Given the unions' past tone deafness on this issue I think we can be assured they will file suit after the measure passes.

Like this comment
Posted by Joseph E. Davis
a resident of Woodside: Emerald Hills
on Aug 31, 2010 at 12:28 pm

There is no doubt that the unions will sue to overturn a successful initiative like this, because they are entirely motivated by greed. That is their right, as it is the right of sensible taxpayers to oppose them utterly.

Like this comment
Posted by Menlo Voter, too
a resident of Menlo Park: Linfield Oaks
on Aug 31, 2010 at 12:59 pm

I agree with the last commentor. Just see what happened in San Jose recently. The fire fighters would not take a 9% pay cut to save 49 of their fellow fire fighters' jobs. The public sector workers and their union representatives have to realize that things have changed. People in the private sector are having to work harder for less.

I would gladly take the pension benefits that the reform initiative will implement. It's better than anything I'll ever get by working in the private sector. And, it is just what our public school teachers get now.

Like this comment
Posted by Steve
a resident of Menlo Park: Downtown
on Aug 31, 2010 at 3:57 pm

Peter you were right! The citizens do have a say. But then, the unions don't understand this.

Like this comment
Posted by Concerned Parent
a resident of Menlo Park: The Willows
on Sep 1, 2010 at 1:44 pm

What is happening is that pensions and retirement at 50 for public workers was great as long as the pain could be deferred, things didn't appear out of whack with the private sector, there weren't the tools to see what was happening and there was litle impact on services because of the relatively small number of retirees. Now the giveaway is revealed due to reversal of all these trends: there are more retirees, people are living longer so the defined benefit liability is much higher than expected, private sector pay has stagnated (if one has a job), and there aren't revenues (despite high state tax rates) to pay for generous pensions and maintain services.
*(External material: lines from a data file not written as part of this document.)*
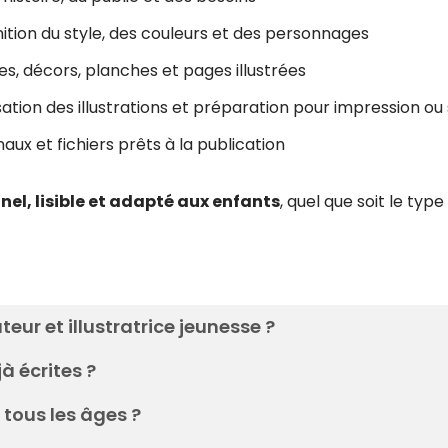
nition du style, des couleurs et des personnages
, décors, planches et pages illustrées
tion des illustrations et préparation pour impression o
aux et fichiers prêts à la publication
nel, lisible et adapté aux enfants
, quel que soit le type
ateur et illustratrice jeunesse ?
à écrites ?
 tous les âges ?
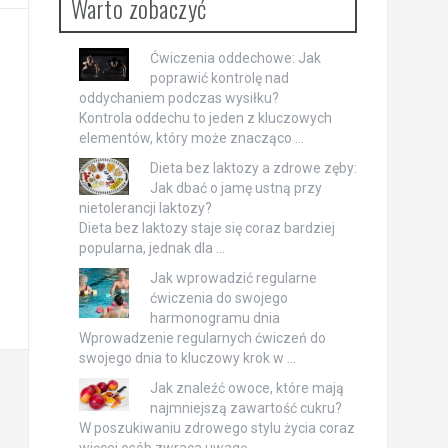
Warto zobaczyć
Ćwiczenia oddechowe: Jak
poprawić kontrolę nad
oddychaniem podczas wysiłku?
Kontrola oddechu to jeden z kluczowych
elementów, który może znacząco …
Dieta bez laktozy a zdrowe zęby:
Jak dbać o jamę ustną przy
nietolerancji laktozy?
Dieta bez laktozy staje się coraz bardziej
popularna, jednak dla …
Jak wprowadzić regularne
ćwiczenia do swojego
harmonogramu dnia
Wprowadzenie regularnych ćwiczeń do
swojego dnia to kluczowy krok w …
Jak znaleźć owoce, które mają
najmniejszą zawartość cukru?
W poszukiwaniu zdrowego stylu życia coraz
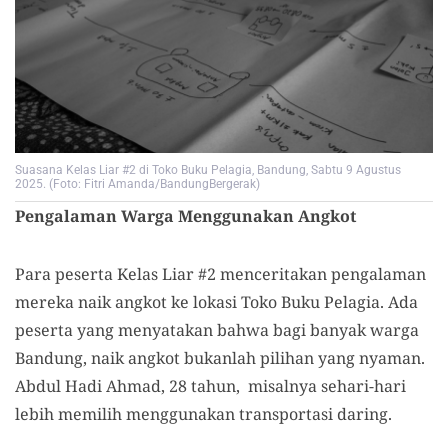
Suasana Kelas Liar #2 di Toko Buku Pelagia, Bandung, Sabtu 9 Agustus
2025. (Foto: Fitri Amanda/BandungBergerak)
Pengalaman Warga Menggunakan Angkot
Para peserta Kelas Liar #2 menceritakan pengalaman
mereka naik angkot ke lokasi Toko Buku Pelagia. Ada
peserta yang menyatakan bahwa bagi banyak warga
Bandung, naik angkot bukanlah pilihan yang nyaman.
Abdul Hadi Ahmad, 28 tahun, misalnya sehari-hari
lebih memilih menggunakan transportasi daring.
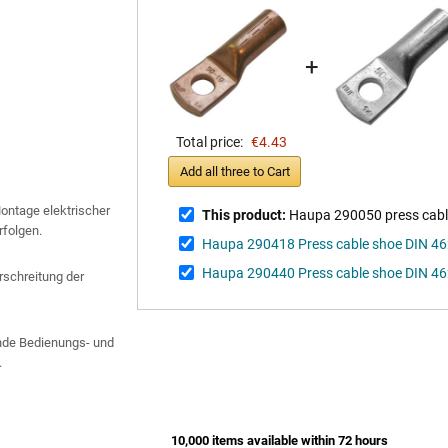
+
Total price:
€4.43
Add all three to Cart
Montage elektrischer
This product:
Haupa 290050 press cabl
rfolgen.
Haupa 290418 Press cable shoe DIN 4
Haupa 290440 Press cable shoe DIN 4
schreitung der
gende Bedienungs- und
.
10,000 items available within 72 hours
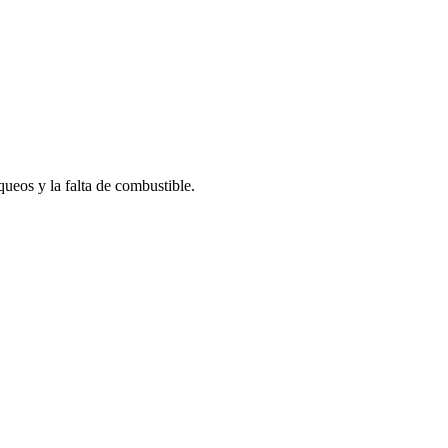
ueos y la falta de combustible.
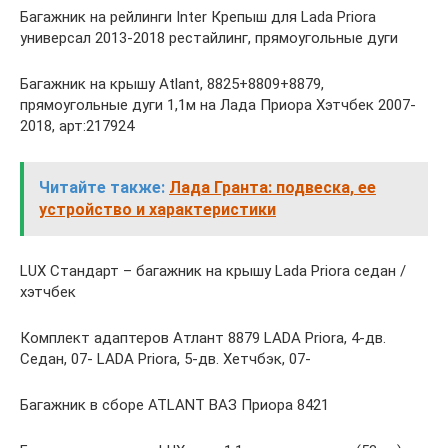
Багажник на рейлинги Inter Крепыш для Lada Priora
универсал 2013-2018 рестайлинг, прямоугольные дуги
Багажник на крышу Atlant, 8825+8809+8879,
прямоугольные дуги 1,1м на Лада Приора Хэтчбек 2007-
2018, арт:217924
Читайте также:
Лада Гранта: подвеска, ее
устройство и характеристики
LUX Стандарт – багажник на крышу Lada Priora седан /
хэтчбек
Комплект адаптеров Атлант 8879 LADA Priora, 4-дв.
Седан, 07- LADA Priora, 5-дв. Хетчбэк, 07-
Багажник в сборе ATLANT ВАЗ Приора 8421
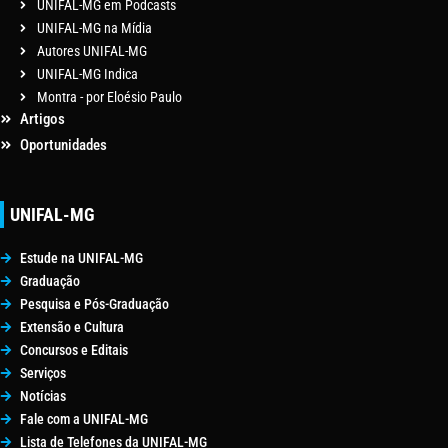
UNIFAL-MG em Podcasts
UNIFAL-MG na Mídia
Autores UNIFAL-MG
UNIFAL-MG Indica
Montra - por Eloésio Paulo
Artigos
Oportunidades
UNIFAL-MG
Estude na UNIFAL-MG
Graduação
Pesquisa e Pós-Graduação
Extensão e Cultura
Concursos e Editais
Serviços
Notícias
Fale com a UNIFAL-MG
Lista de Telefones da UNIFAL-MG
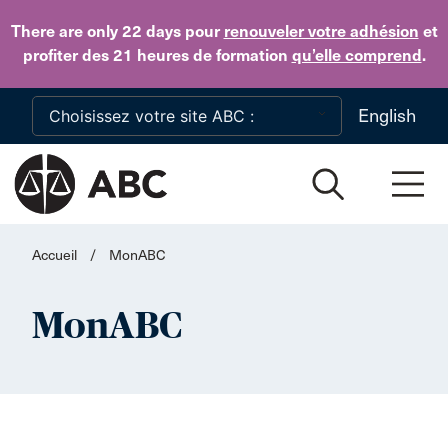
Skip to main content
There are only 22 days
pour
renouveler votre adhésion
et
profiter des 21 heures de formation
qu’elle comprend
.
English
Accueil
/
MonABC
MonABC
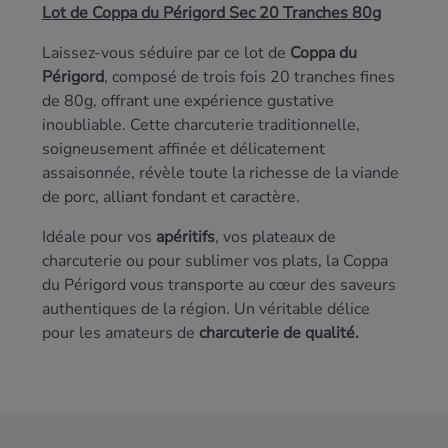
Lot de Coppa du Périgord Sec 20 Tranches 80g
Laissez-vous séduire par ce lot de
Coppa du
Périgord
, composé de trois fois 20 tranches fines
de 80g, offrant une expérience gustative
inoubliable. Cette charcuterie traditionnelle,
soigneusement affinée et délicatement
assaisonnée, révèle toute la richesse de la viande
de porc, alliant fondant et caractère.
Idéale pour vos
apéritifs
, vos plateaux de
charcuterie ou pour sublimer vos plats, la Coppa
du Périgord vous transporte au cœur des saveurs
authentiques de la région. Un véritable délice
pour les amateurs de
charcuterie de qualité.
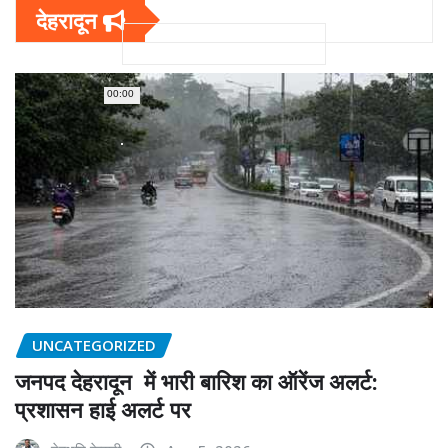
देहरादून
00:00
UNCATEGORIZED
जनपद देहरादून में भारी बारिश का ऑरेंज अलर्ट:
प्रशासन हाई अलर्ट पर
The public sector unions (and most unions from what I can tell) are about getting what they can for themselves. In this case, the logical extension is that unions will get theirs and the rest of the public will pay no matter what. This is the difference between what is good for society as a whole vs. what is best for the individual (as represented by unions). The tide has turned now that the public is becoming more aware of this issue and the union self-interest is exposed. The next trend may well be that different pension packages are set up for younger employees, followed by an emphasis on hiring more junior people due to budgetary concerns. The fundamental relationship of trust between public workers and the public has been irreversibly broken (which not surprisingly is why unions don't want individuals to be able to have a say in their pay). In this day of the internet and more information disclosed, unions will not be able to play the games of the past and the sooner this is realized, the better for all involved. The idea of shared sacrifice from everyone but those who get their income by taxing others is not sustainable.